Real World Translation Example

  • Now, let's use the script to translate an actual Japanese newspaper article into English.
# Execute Japanese newspaper article translation and summarization
$ ./url2text.main.kts https://news.yahoo.co.jp/articles/f2278281e65df486a61d105184fcd4e977c49601 > article.md

# Output the execution result
$ glow article.md

# Dentsu Research Institute Begins Application of Latest LLM Model "GPT-4o" in Enterprise ChatGPT Solution "Know Narrator"

On June 5th, Dentsu Research Institute announced the application and launch of the latest LLM model "GPT-4o" in their enterprise ChatGPT solution "Know Narrator," developed using Microsoft's Azure OpenAI Service. This new model allows for approximately twice the speed and higher precision in AI generation compared to previous models.

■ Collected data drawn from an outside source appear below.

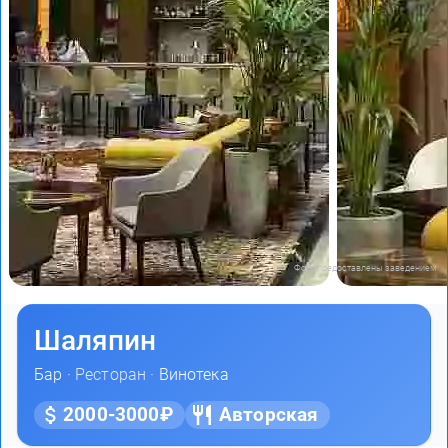
Фото предоставлены заведением
Шаляпин
Бар
· Ресторан ·
Винотека
2000-3000₽
Авторская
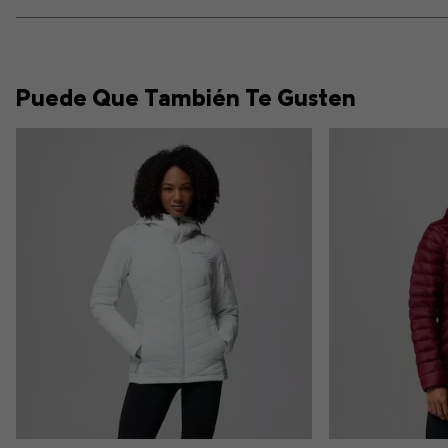
Puede Que También Te Gusten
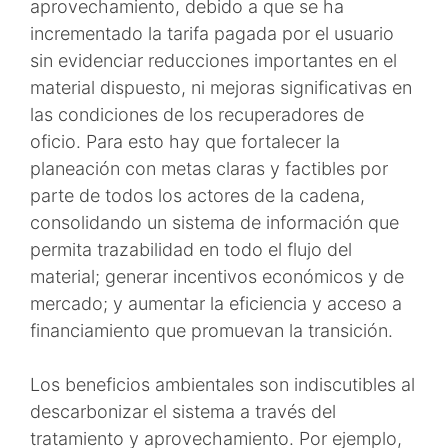
aprovechamiento, debido a que se ha
incrementado la tarifa pagada por el usuario
sin evidenciar reducciones importantes en el
material dispuesto, ni mejoras significativas en
las condiciones de los recuperadores de
oficio. Para esto hay que fortalecer la
planeación con metas claras y factibles por
parte de todos los actores de la cadena,
consolidando un sistema de información que
permita trazabilidad en todo el flujo del
material; generar incentivos económicos y de
mercado; y aumentar la eficiencia y acceso a
financiamiento que promuevan la transición.
Los beneficios ambientales son indiscutibles al
descarbonizar el sistema a través del
tratamiento y aprovechamiento. Por ejemplo,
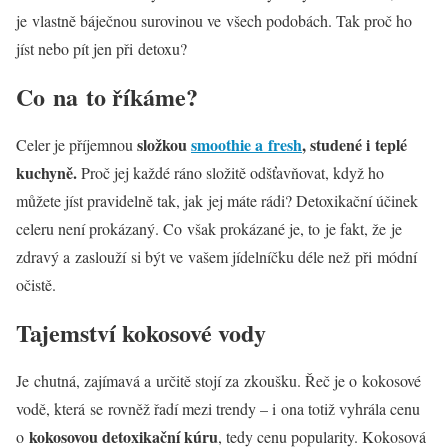
je vlastně báječnou surovinou ve všech podobách. Tak proč ho
jíst nebo pít jen při detoxu?
Co na to říkáme?
složkou
smoothie a fresh
, studené i teplé
Celer je příjemnou
kuchyně.
Proč jej každé ráno složitě odšťavňovat, když ho
můžete jíst pravidelně tak, jak jej máte rádi? Detoxikační účinek
celeru není prokázaný. Co však prokázané je, to je fakt, že je
zdravý a zaslouží si být ve vašem jídelníčku déle než při módní
očistě.
Tajemství kokosové vody
Je chutná, zajímavá a určitě stojí za zkoušku. Řeč je o kokosové
vodě, která se rovněž řadí mezi trendy – i ona totiž vyhrála cenu
kokosovou detoxikační kúru
o
, tedy cenu popularity. Kokosová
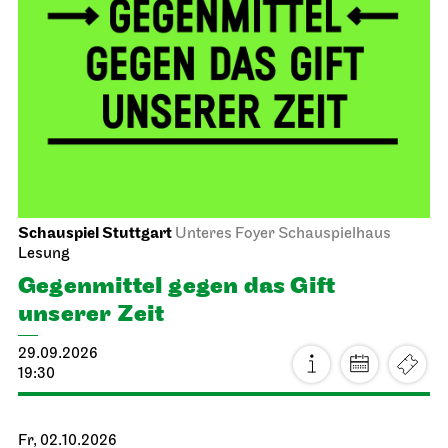
Schauspiel Stuttgart
Unteres Foyer Schauspielhaus
Lesung
Gegen­mittel gegen das Gift
unserer Zeit
29.09.2026
19:30
Fr, 02.10.2026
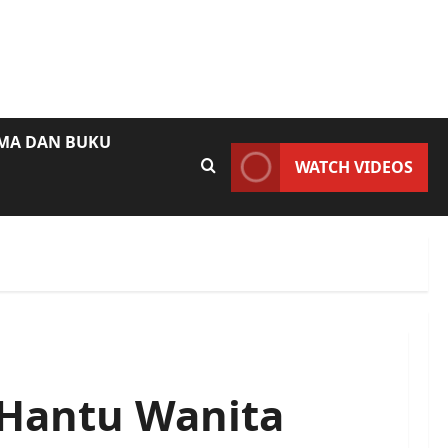
AMA DAN BUKU
WATCH VIDEOS
 Hantu Wanita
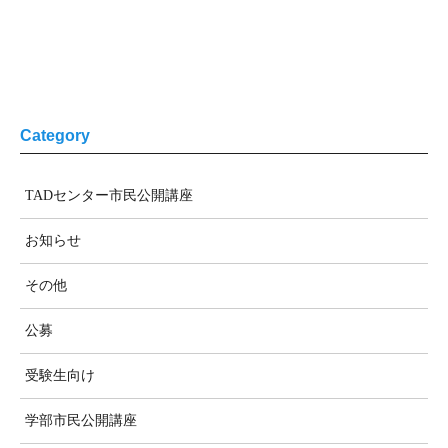
Category
TADセンター市民公開講座
お知らせ
その他
公募
受験生向け
学部市民公開講座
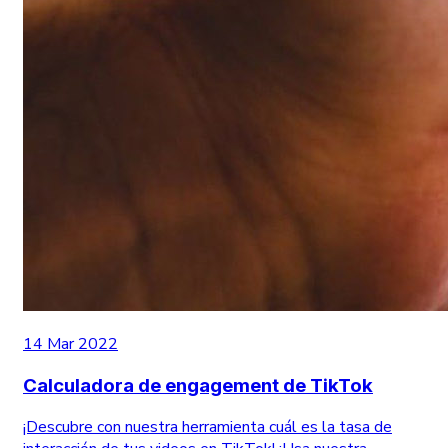
14 Mar 2022
Calculadora de engagement de TikTok
¡Descubre con nuestra herramienta cuál es la tasa de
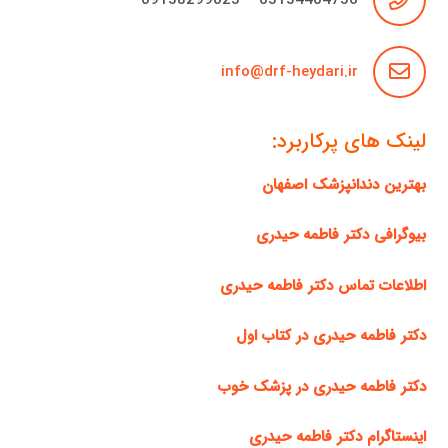
03134404756 – 09138299023
info@drf-heydari.ir
لینک های پرکاربرد:
بهترین دندانپزشک اصفهان
بیوگرافی دکتر فاطمه حیدری
اطلاعات تماس دکتر فاطمه حیدری
دکتر فاطمه حیدری در کتاب اول
دکتر فاطمه حیدری در پزشک خوب
اینستاگرام دکتر فاطمه حیدری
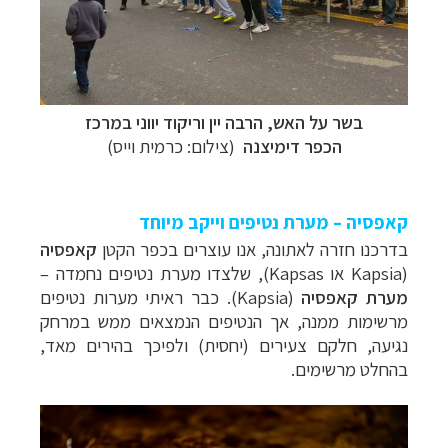
בשר על האש, הרבה יין וריקוד יווני במרכז
הכפר
דימיצנה
(צילום: כרמית וייס)
קאפסיה – מערת נטיפים וייקב מיוחד
בדרכנו חזרה לאתונה, אנו עוצרים בכפר הקטן
קאפסיה
(
Kapsia
או
Kapsas
), שלצדו מערת נטיפים נחמדה –
מערת קאפסיה
(
Kapsia
). כבר ראיתי מערות נטיפים
מרשימות ממנה, אך הנטיפים הנמצאים ממש במרחק
נגיעה, חלקם צעירים (יחסית) ולפיכך בהירים מאד,
בהחלט מרשימים.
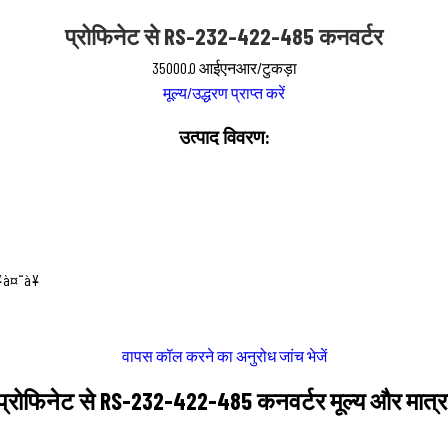
प्रोफिनेट से RS-232-422-485 कनवर्टर
35000.0 आईएनआर/टुकड़ा
मूल्य/उद्धरण प्राप्त करें
उत्पाद विवरण:
à¤¨à¥
वापस कॉल करने का अनुरोध
जांच भेजें
प्रोफिनेट से RS-232-422-485 कनवर्टर मूल्य और मात्र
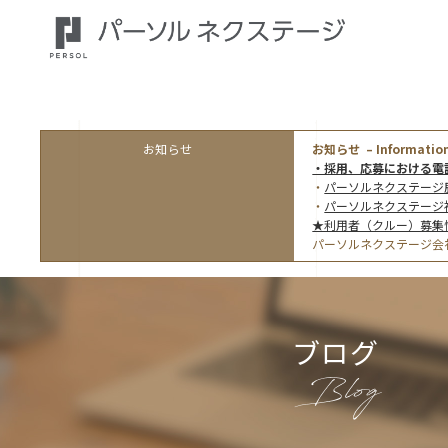
お知らせ
お知らせ – Information
・採用、応募における電
・
パーソルネクステージ
・
パーソルネクステージ
★利用者（クルー）募集
パーソルネクステージ会
ブログ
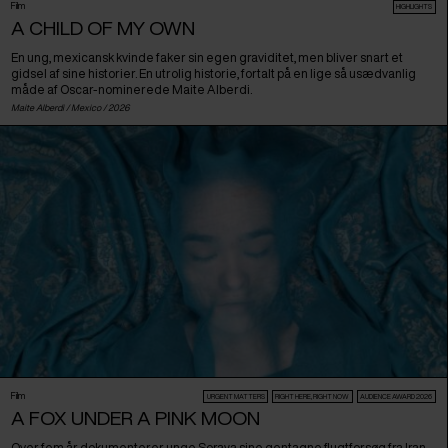
Film
HIGHLIGHTS
A CHILD OF MY OWN
En ung, mexicansk kvinde faker sin egen graviditet, men bliver snart et
gidsel af sine historier. En utrolig historie, fortalt på en lige så usædvanlig
måde af Oscar-nominerede Maite Alberdi.
Maite Alberdi /
Mexico
/ 2026
Film
URGENT MATTERS
RIGHT HERE, RIGHT NOW
AUDIENCE AWARD 2026
A FOX UNDER A PINK MOON
Over fem år dokumenterer unge Soraya sine gentagne flugtforsøg fra Iran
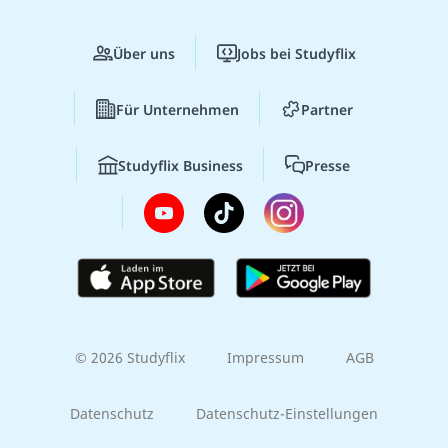
Über uns
Jobs bei Studyflix
Für Unternehmen
Partner
Studyflix Business
Presse
© 2026 Studyflix
Impressum
AGB
Datenschutz
Datenschutz-Einstellungen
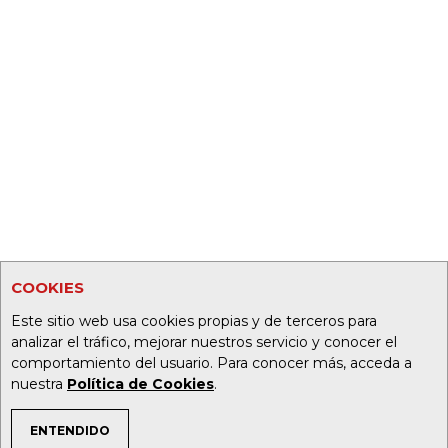
COOKIES
Este sitio web usa cookies propias y de terceros para
analizar el tráfico, mejorar nuestros servicio y conocer el
comportamiento del usuario. Para conocer más, acceda a
nuestra
Política de Cookies
.
ENTENDIDO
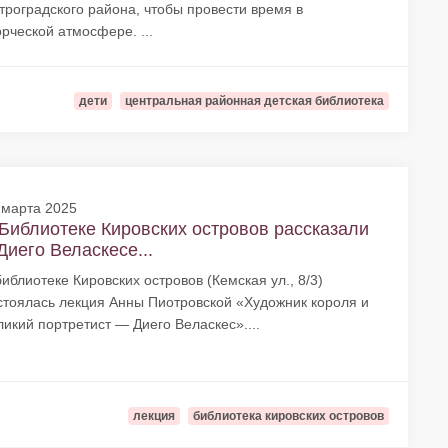
троградского района, чтобы провести время в
орческой атмосфере. ...
дети
центральная районная детская библиотека
 марта 2025
Библиотеке Кировских островов рассказали
Диего Веласкесе...
библиотеке Кировских островов (Кемская ул., 8/3)
стоялась лекция Анны Пиотровской «Художник короля и
ликий портретист — Диего Веласкес»....
лекция
библиотека кировских островов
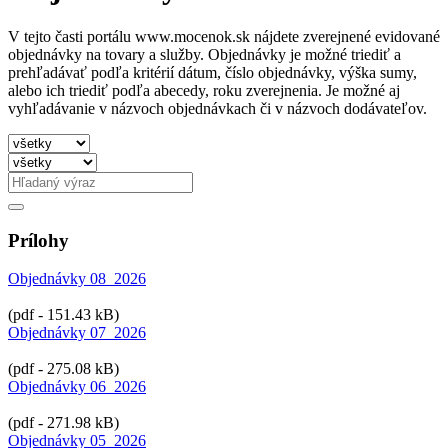
V tejto časti portálu www.mocenok.sk nájdete zverejnené evidované
objednávky na tovary a služby. Objednávky je možné triediť a
prehľadávať podľa kritérií dátum, číslo objednávky, výška sumy,
alebo ich triediť podľa abecedy, roku zverejnenia. Je možné aj
vyhľadávanie v názvoch objednávkach či v názvoch dodávateľov.
Prílohy
Objednávky 08_2026
(pdf - 151.43 kB)
Objednávky 07_2026
(pdf - 275.08 kB)
Objednávky 06_2026
(pdf - 271.98 kB)
Objednávky 05_2026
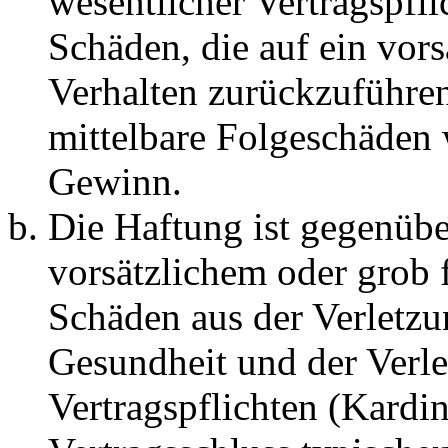
wesentlicher Vertragspfli
Schäden, die auf ein vors
Verhalten zurückzuführen 
mittelbare Folgeschäden
Gewinn.
Die Haftung ist gegenübe
vorsätzlichem oder grob 
Schäden aus der Verletz
Gesundheit und der Verle
Vertragspflichten (Kardin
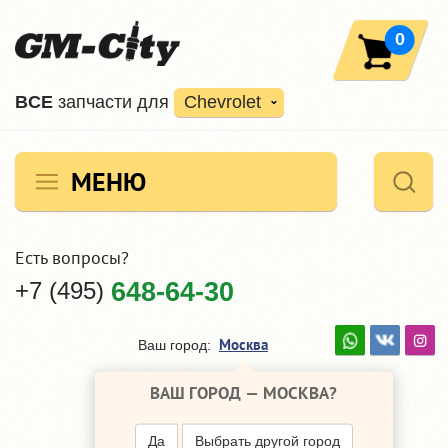
0
ВCE
запчасти для
Chevrolet
МЕНЮ
Есть вопросы?
+7 (495)
648-64-30
Москва
Ваш город:
ВАШ ГОРОД —
МОСКВА
?
Да
Выбрать другой город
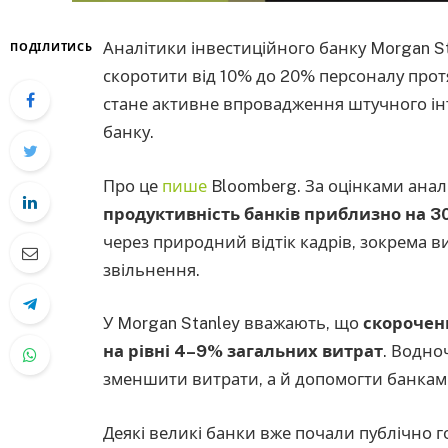
Аналітики інвестиційного банку Morgan S
ПОДІЛИТИСЬ
скоротити від 10% до 20% персоналу прот
стане активне впровадження штучного інте
банку.
Про це
пише
Bloomberg. За оцінками анал
продуктивність банків приблизно на 
через природний відтік кадрів, зокрема в
звільнення.
У Morgan Stanley вважають, що
скорочен
на рівні 4–9% загальних витрат
. Водно
зменшити витрати, а й допомогти банкам
Деякі великі банки вже почали публічно г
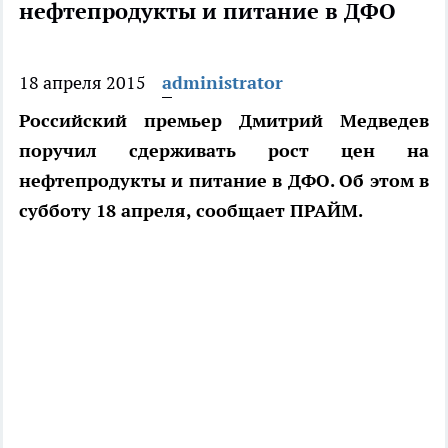
нефтепродукты и питание в ДФО
18 апреля 2015
administrator
Российский премьер Дмитрий Медведев
поручил сдерживать рост цен на
нефтепродукты и питание в ДФО. Об этом в
субботу 18 апреля, сообщает ПРАЙМ.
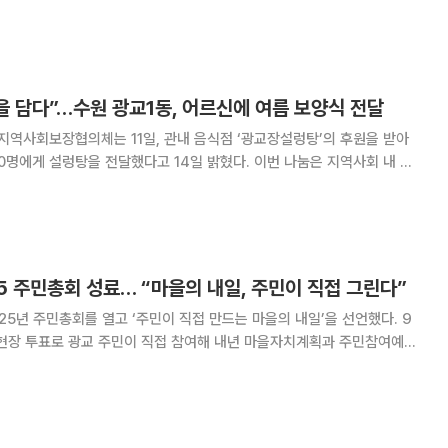
. 이날 자리에는 관내 경로당 회장들과 광교1동
 참석해 정성스럽게 차려진 식사를 나누며 어
을 담다”…수원 광교1동, 어르신에 여름 보양식 전달
지역사회보장협의체는 11일, 관내 음식점 ‘광교장설렁탕’의 후원을 받아
렁탕을 전달했다고 14일 밝혔다. 이번 나눔은 지역사회 내 나
지대 해소를 위한 민·관 협력사업의 일환이다. 광교1동 행정복지센터 직원
께 어르신 가정을 방문해 설렁탕을 전달하고
25 주민총회 성료… “마을의 내일, 주민이 직접 그린다”
5년 주민총회를 열고 ‘주민이 직접 만드는 마을의 내일’을 선언했다. 9
·현장 투표로 광교 주민이 직접 참여해 내년 마을자치계획과 주민참여예산
자치 실현의 가능성을 보여줬다. 이번 주민총회는 단순한 보고
주의’를 실천하는 실험무대가 됐다. 광교1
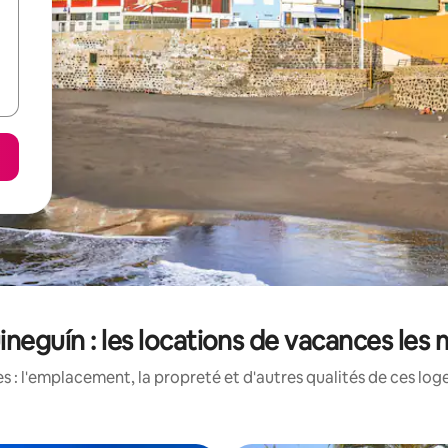
ineguín : les locations de vacances les
 : l'emplacement, la propreté et d'autres qualités de ces log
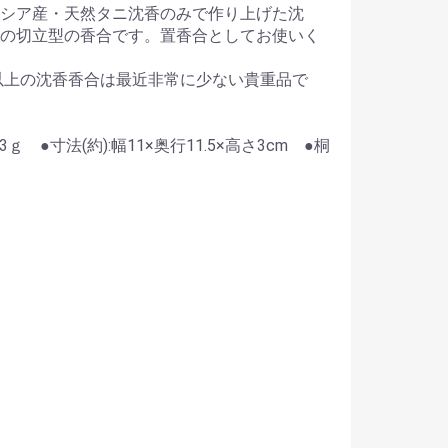
シア産・天然タニ沈香のみで作り上げた沈
の切立型の香合です。置香合としてお使いく
ｇ以上の沈香香合は最近非常に少ない貴重品で
03ｇ ●寸法(約):幅11×奥行11.5×高さ3cm ●桐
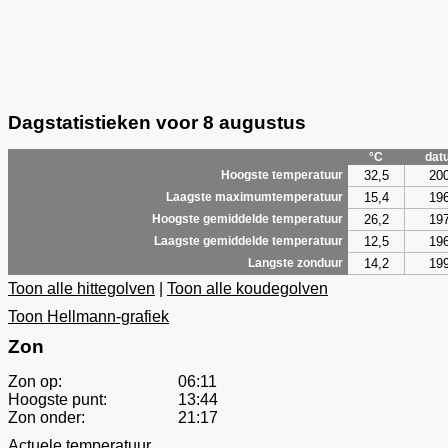
Dagstatistieken voor 8 augustus
°C
dat
32,5
20
Hoogste temperatuur
15,4
19
Laagste maximumtemperatuur
26,2
19
Hoogste gemiddelde temperatuur
12,5
19
Laagste gemiddelde temperatuur
14,2
19
Langste zonduur
Toon alle hittegolven
|
Toon alle koudegolven
Toon Hellmann-grafiek
Zon
Zon op:
06:11
Hoogste punt:
13:44
Zon onder:
21:17
Actuele temperatuur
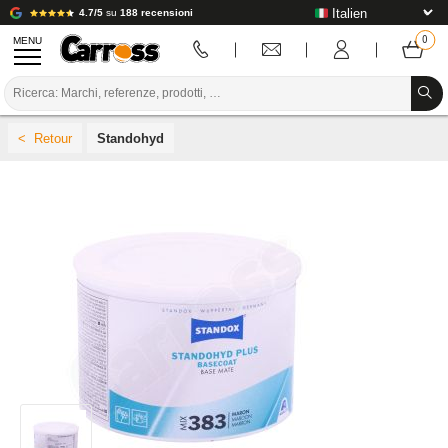
4.7/5
su
188 recensioni
MENU
PROMOZIONI
Standohyd
CODICE COLORE
MARCHE
PREPARAZIONE / VERNICIATURA / RIFINITURA
MATERIALI DI CONSUMO PER LA CARROZZERIA
STRUMENTI PER LA CARROZZERIA
ATTREZZATURE PER CARROZZERIA
INSTALLAZIONE IN LABORATORIO
TUTORIAL E CONSIGLI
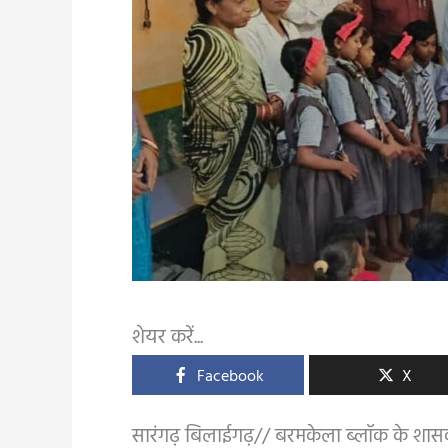
शेयर करें...
Facebook
X
सारंगढ़ बिलाईगढ़// बरमकेला ब्लॉक के शास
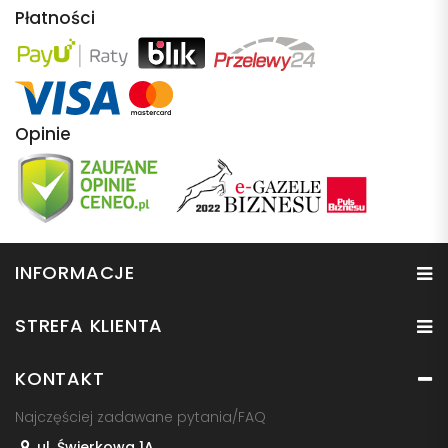
Płatności
Opinie
INFORMACJE
STREFA KLIENTA
KONTAKT
Najczęściej zadawane pytania/FAQ
ul. Świerkowa 1A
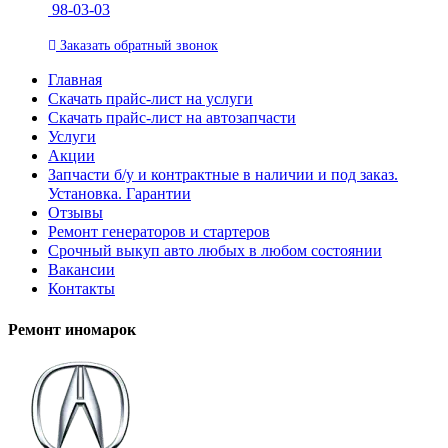
98-03-03
Заказать
обратный
звонок
Главная
Скачать прайс-лист на услуги
Скачать прайс-лист на автозапчасти
Услуги
Акции
Запчасти б/у и контрактные в наличии и под заказ.
Установка. Гарантии
Отзывы
Ремонт генераторов и стартеров
Cрочный выкуп авто любых в любом состоянии
Вакансии
Контакты
Ремонт иномарок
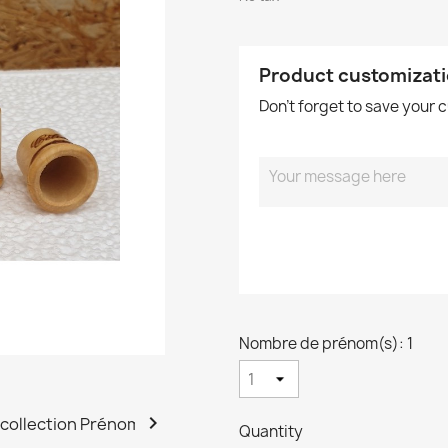
Product customizat
Don't forget to save your 
Nombre de prénom(s): 1

Quantity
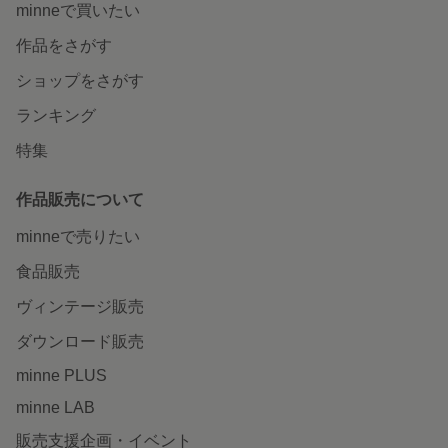
minneで買いたい
作品をさがす
ショップをさがす
ランキング
特集
作品販売について
minneで売りたい
食品販売
ヴィンテージ販売
ダウンロード販売
minne PLUS
minne LAB
販売支援企画・イベント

Know Narrator is a solution that builds and promotes the use of ChatGPT environments within enterprises. It has previously incorporated the latest LLM models and developed unique features such as "Know Narrator Insight," which analyzes user chat history to propose more efficient usage methods, "Know Narrator Search," which allows ChatGPT to reference internal documents to generate responses, and "Know Narrator API," which enables integration with other systems via API.

With the application of GPT-4o, the response time from question to answer has been reduced to less than half of the previous model. Additionally, the accuracy of image recognition has improved, making it possible to read handwritten Japanese characters, which was difficult with previous models.

Furthermore, GPT-4o has enhanced multilingual data support, improving the reading and response performance for Japanese documents in Know Narrator Search. Dentsu Research Institute plans to continue expanding the functions of Know Narrator and promoting the application of generative AI in practical business and its dissemination in society.

# Article Summary
Dentsu Research Institute has launched the latest LLM model "GPT-4o" in their enterprise ChatGPT solution "Know Narrator," developed using Microsoft's Azure OpenAI Service. This new model offers twice the speed and higher precision, improved image recognition, and enhanced multilingual support, particularly for Japanese documents.